Kezia followed him into the bedroom and stood looking at him as he pulled a suitcase out of his closet. She watched him with fire in her eyes, and a lead weight on her heart.
“Lucas … “He didn’t answer. He knew. “Don’t go … please, Luke … not for me. For you.” He turned to look at her then, and without exchanging another word with him, she knew she had lost.

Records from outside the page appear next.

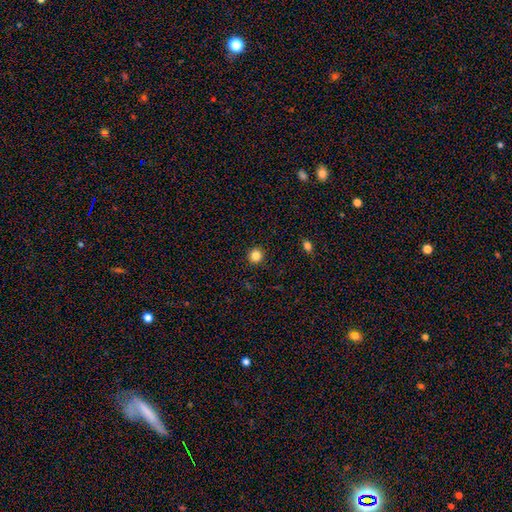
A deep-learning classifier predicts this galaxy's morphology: Overall: smooth (83%). How rounded: round (94%). Merging: none (93%).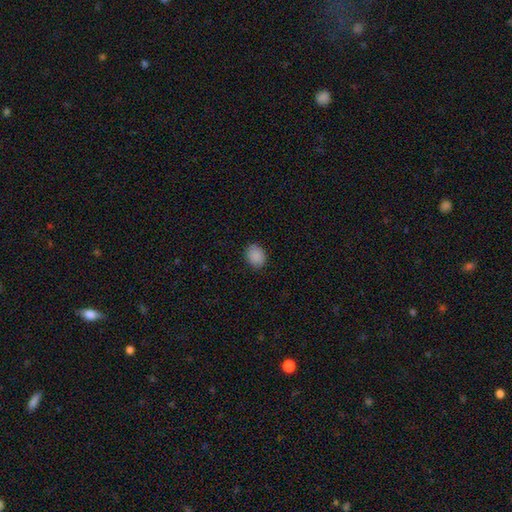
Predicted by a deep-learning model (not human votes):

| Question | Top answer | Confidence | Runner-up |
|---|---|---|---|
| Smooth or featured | smooth | 88% | star or artifact (9%) |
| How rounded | in between | 50% | round (49%) |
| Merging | none | 86% | minor disturbance (10%) |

It was the twenty-third before Kezia got the call she had feared. He would not be home for Christmas. He’d be gone for at least another week. Four men had already died in the Chino strike, and the last thing on his mind was Christmas, or home. For one brief moment Kezia found herself wanting to tell him what a bastard he was, but she couldn’t He wasn’t. He was simply Luke.
She didn’t want to admit to Edward that she was going to spend Christmas alone. It was such a lonely admission, an admission of defeat He would have tried to be sweet to her, and insisted she spend it with him in Palm Beach, which she would have hated. She wanted to spend the holiday with Luke, not with Edward or Hilary. She had toyed with the idea of flying out to California to surprise him, but she knew she wouldn’t have been welcome. When he was involved in his work, that was it. He wouldn’t have been amused or pleased by the gesture, and he probably wouldn’t have been able to spend any time with her anyway.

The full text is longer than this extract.